Un'altra misura, recentemente introdotta, si riferisce ai transiti. «Per incentivare il turismo e la permanenza in città, stiamo offrendo il secondo giorno di transito gratuito, circostanza che invita i diportisti in transito a fermarsi a Trani, con una ricaduta sull'economia locale, fra shopping, ristoranti ed altro».

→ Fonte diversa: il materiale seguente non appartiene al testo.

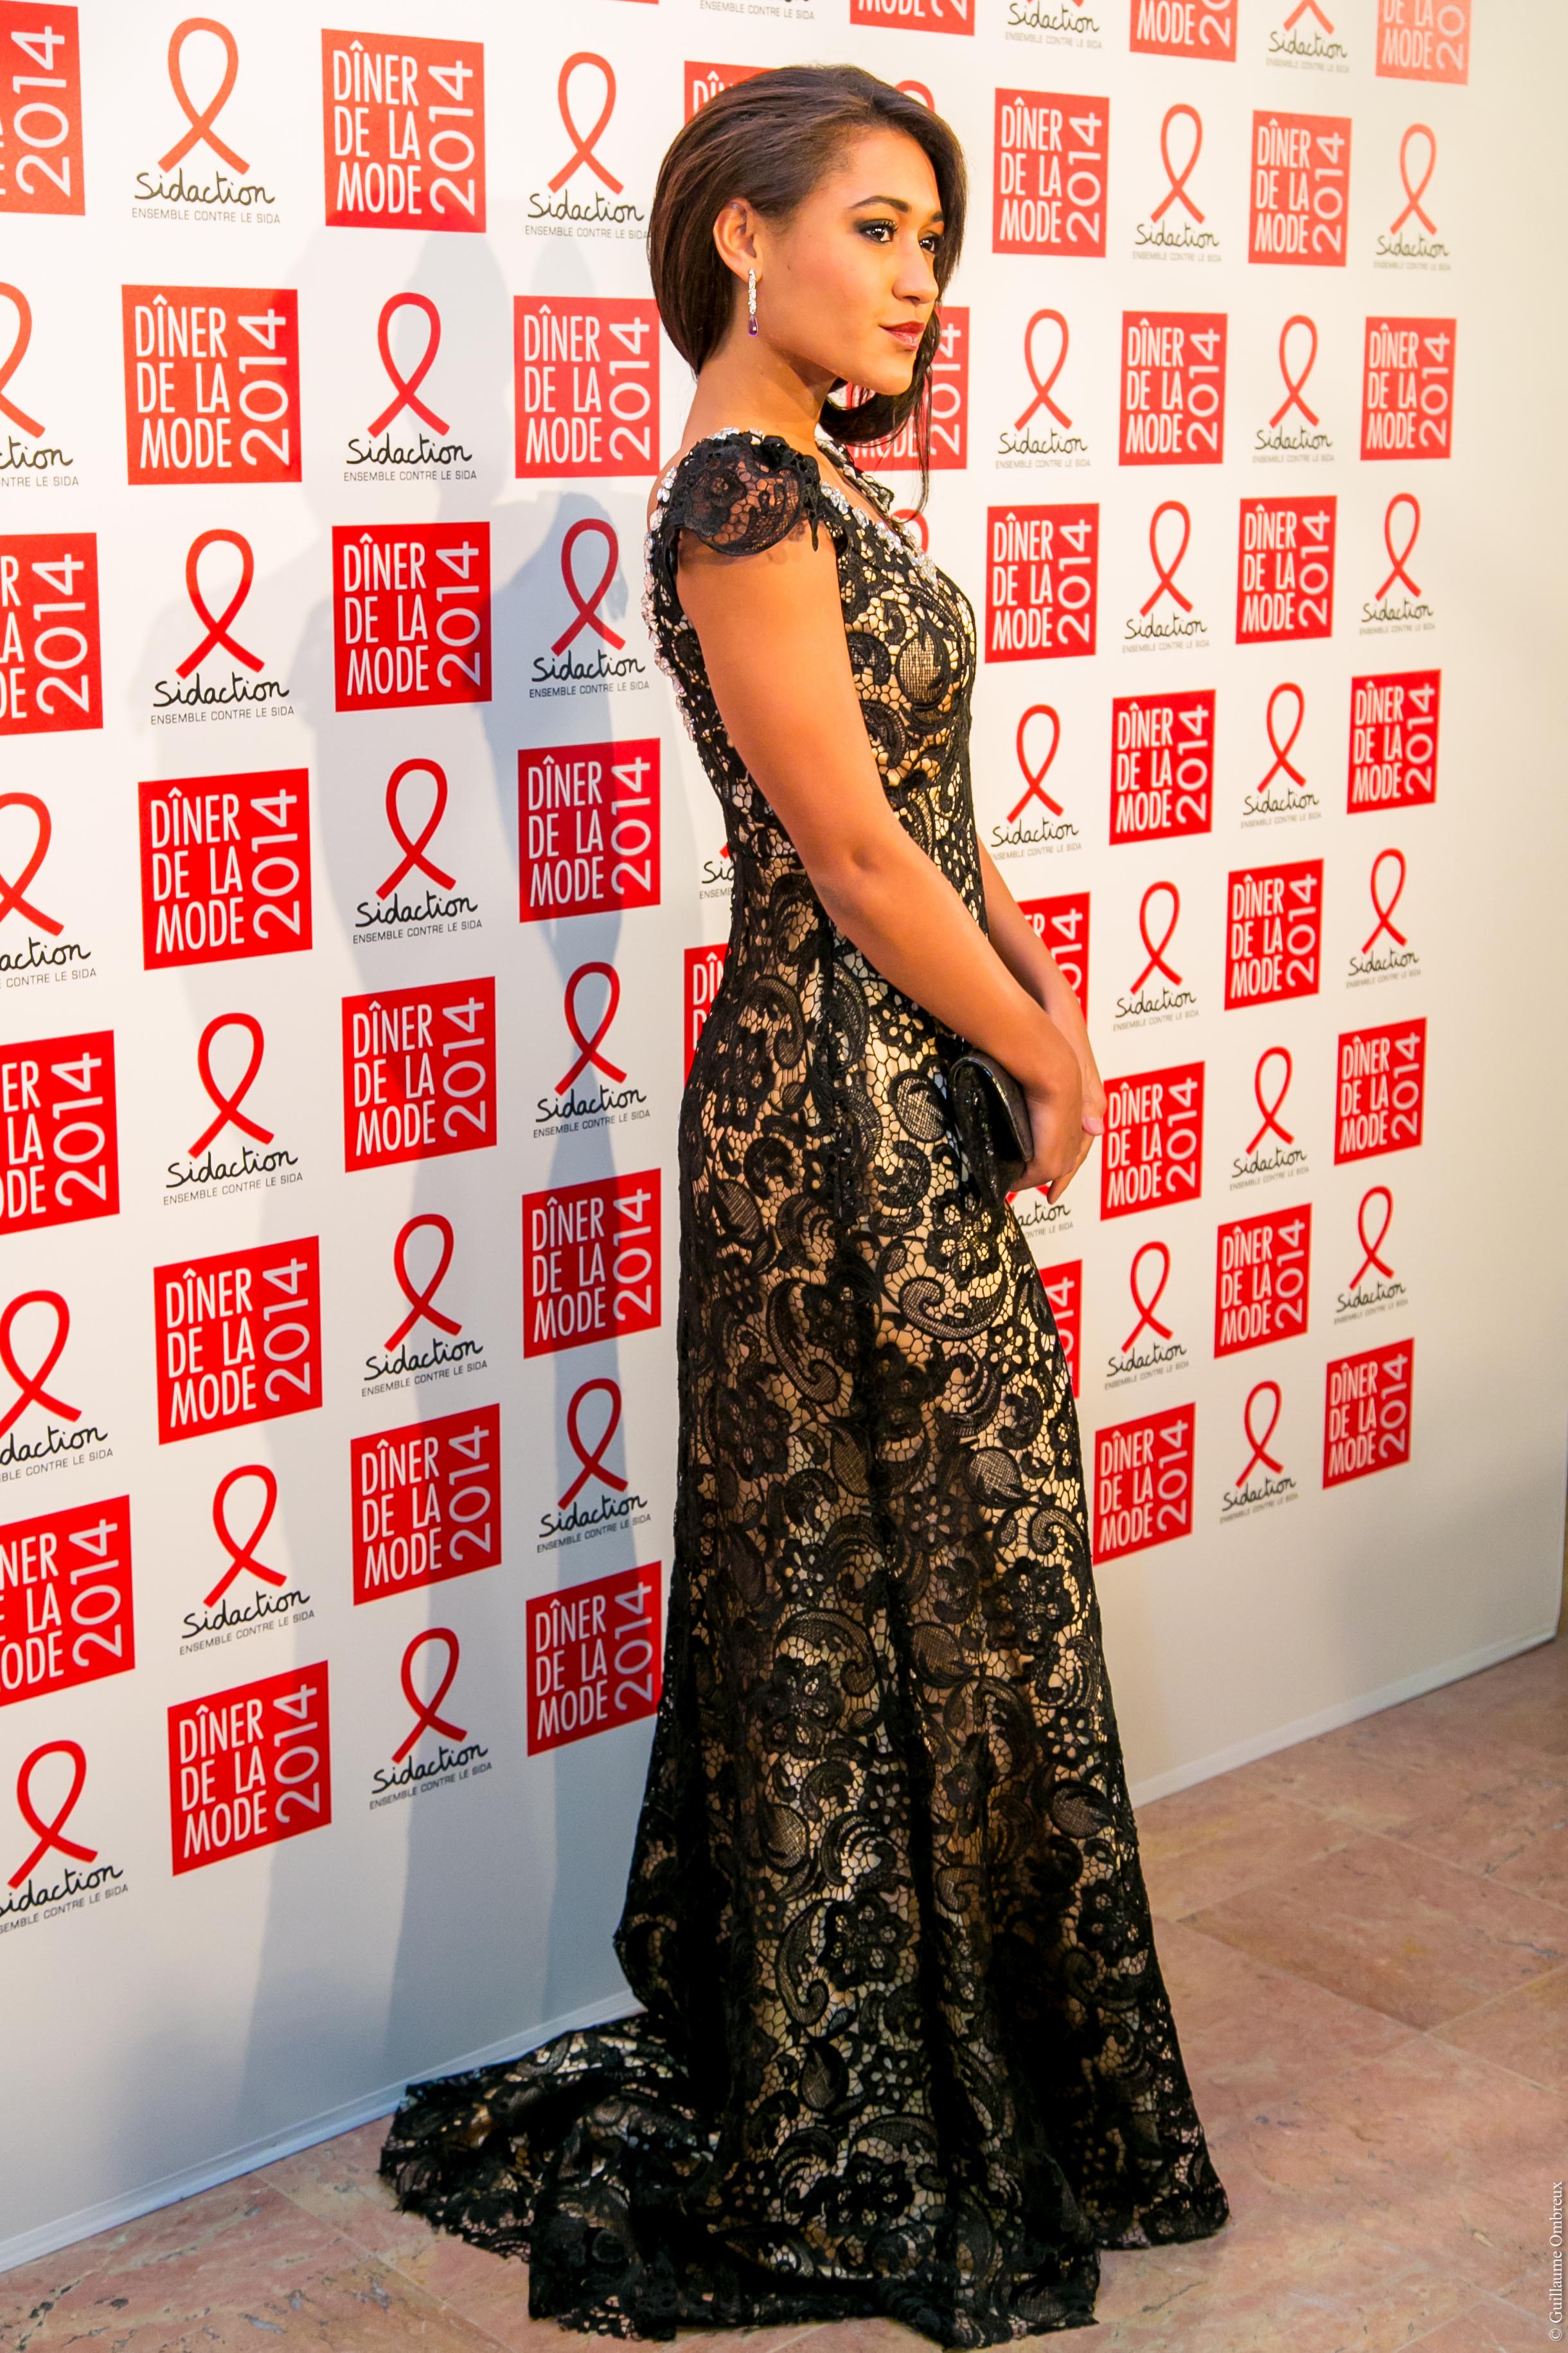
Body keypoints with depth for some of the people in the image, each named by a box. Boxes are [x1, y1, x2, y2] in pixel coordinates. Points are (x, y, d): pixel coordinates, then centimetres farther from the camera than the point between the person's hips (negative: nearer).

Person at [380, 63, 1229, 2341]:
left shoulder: (827, 481, 12)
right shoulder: (743, 491, -18)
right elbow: (851, 850, -20)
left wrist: (1045, 993, 1)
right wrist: (1054, 1063, -9)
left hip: (918, 1082, 9)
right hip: (840, 1100, -9)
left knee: (898, 1597, 17)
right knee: (901, 1597, 2)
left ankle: (879, 2081, 33)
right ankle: (879, 2165, 19)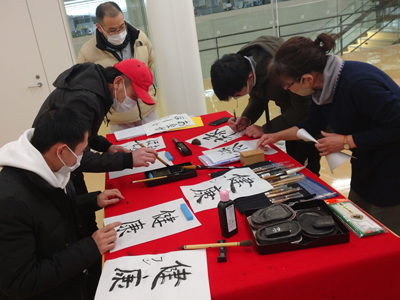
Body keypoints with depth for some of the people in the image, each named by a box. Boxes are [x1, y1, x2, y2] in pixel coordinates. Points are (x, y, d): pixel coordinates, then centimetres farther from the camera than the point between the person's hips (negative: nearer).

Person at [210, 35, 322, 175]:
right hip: (290, 108, 7)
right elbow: (257, 96, 2)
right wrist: (247, 118, -15)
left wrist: (266, 129, -25)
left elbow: (302, 109, -28)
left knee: (308, 168, -3)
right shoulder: (241, 63, -16)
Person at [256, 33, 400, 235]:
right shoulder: (325, 85, -5)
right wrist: (277, 136, 10)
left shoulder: (359, 84, -33)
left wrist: (346, 141, -24)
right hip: (367, 166, 8)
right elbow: (314, 125, 12)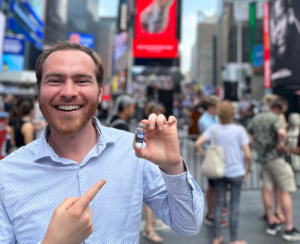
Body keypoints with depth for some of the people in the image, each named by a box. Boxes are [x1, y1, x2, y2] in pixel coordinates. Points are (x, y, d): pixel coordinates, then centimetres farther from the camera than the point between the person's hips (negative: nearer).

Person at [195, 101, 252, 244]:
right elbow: (247, 154, -12)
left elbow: (198, 144, -9)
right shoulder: (239, 130, -12)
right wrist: (249, 168, 4)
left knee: (219, 203, 13)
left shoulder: (213, 129, -3)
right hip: (236, 172, -3)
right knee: (234, 205, 9)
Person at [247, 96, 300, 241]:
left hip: (262, 157, 8)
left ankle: (272, 224, 20)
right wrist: (281, 143, -16)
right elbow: (282, 132, -34)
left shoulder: (257, 118, 10)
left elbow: (248, 134, 19)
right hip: (275, 158, -7)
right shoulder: (275, 118, -14)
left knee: (267, 189, 11)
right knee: (286, 192, 0)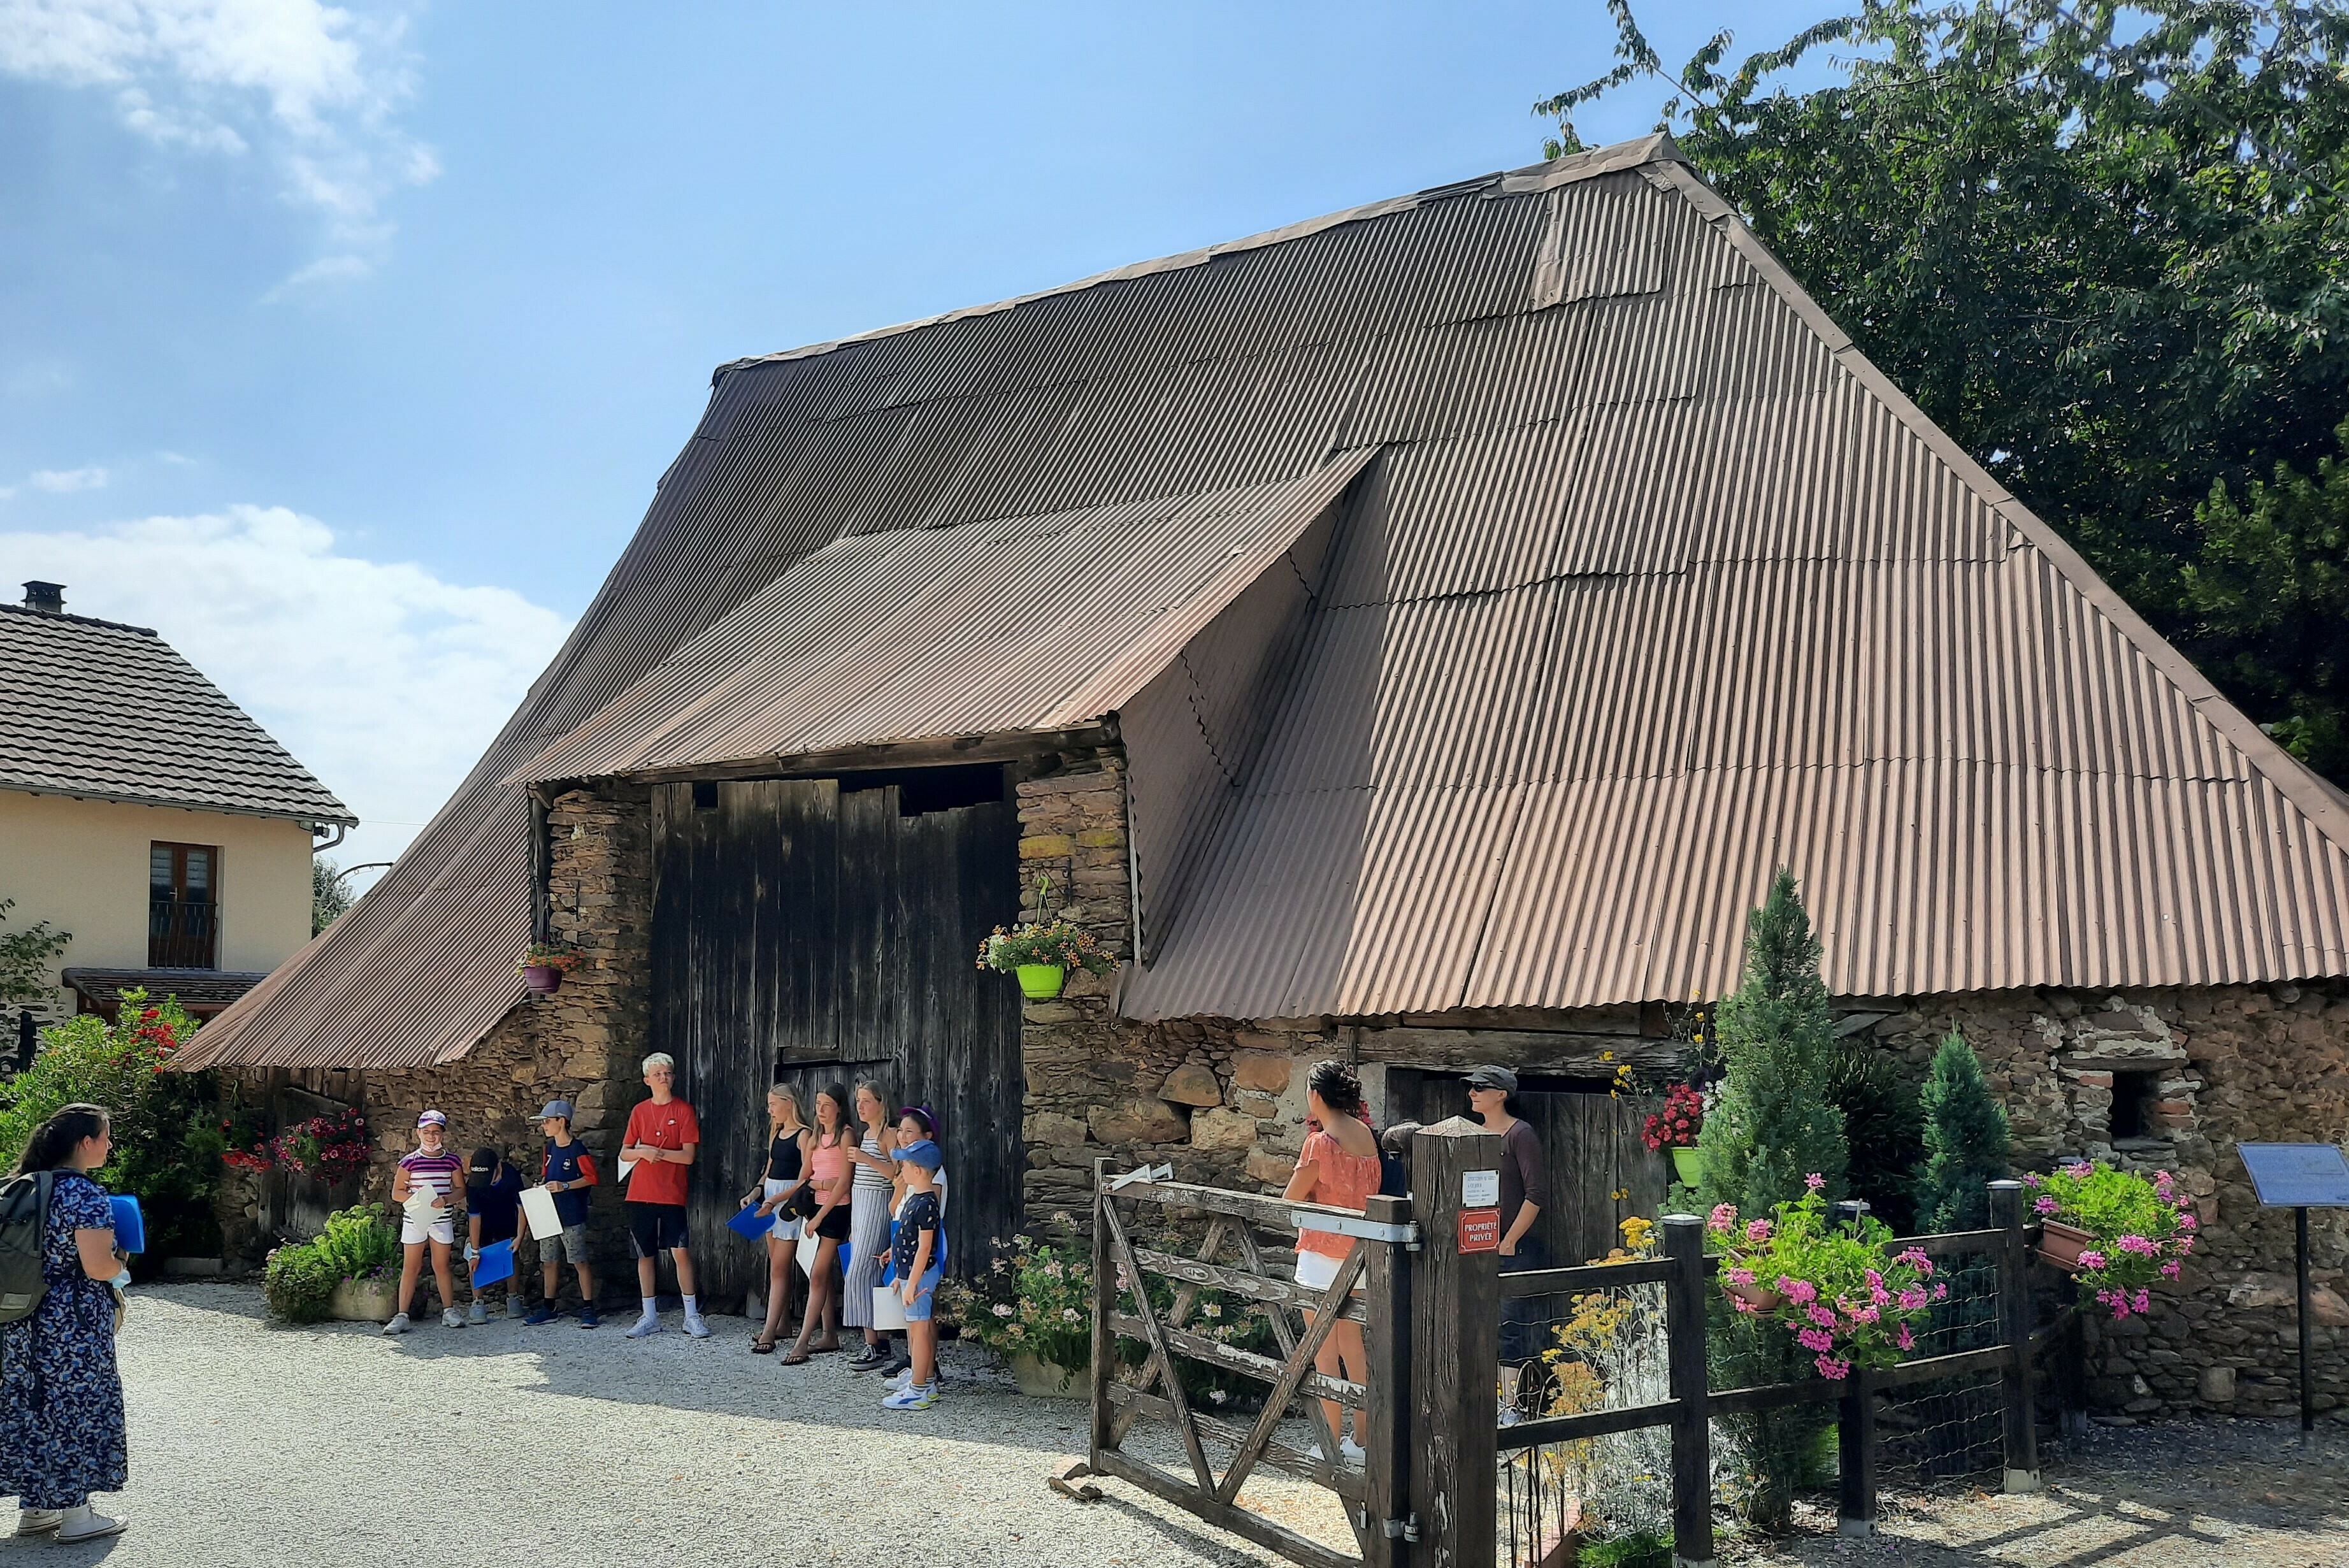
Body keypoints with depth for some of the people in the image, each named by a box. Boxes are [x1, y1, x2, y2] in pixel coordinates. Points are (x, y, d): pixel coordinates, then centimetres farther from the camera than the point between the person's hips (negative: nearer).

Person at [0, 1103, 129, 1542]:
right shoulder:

Quanto ai servizi ai diportisti, gestiti da Amet, «adesso studieremo il miglior sistema di gestione possibile del servizio. La cosa importante - sottolinea Ventura - è che l'amministrazione abbia invertito una tendenza, che era quella di abbandonare il porto di Trani: oggi ci sono le basi per investire sulla darsena comunale, dotarla di strutture più moderne, elevarne la qualità dei servizi offerti. Per fare questo, è necessario individuare i finanziamenti e, sicuramente, uno strumento importante per reperirli è il protocollo d'intesa recentemente firmato con i comuni di Otranto e Ostuni, che consentirà di intercettare importanti fondi per l'implementazione delle nostre infrastrutture, anche nel solco del "Patto per la Puglia" con il governo nazionale».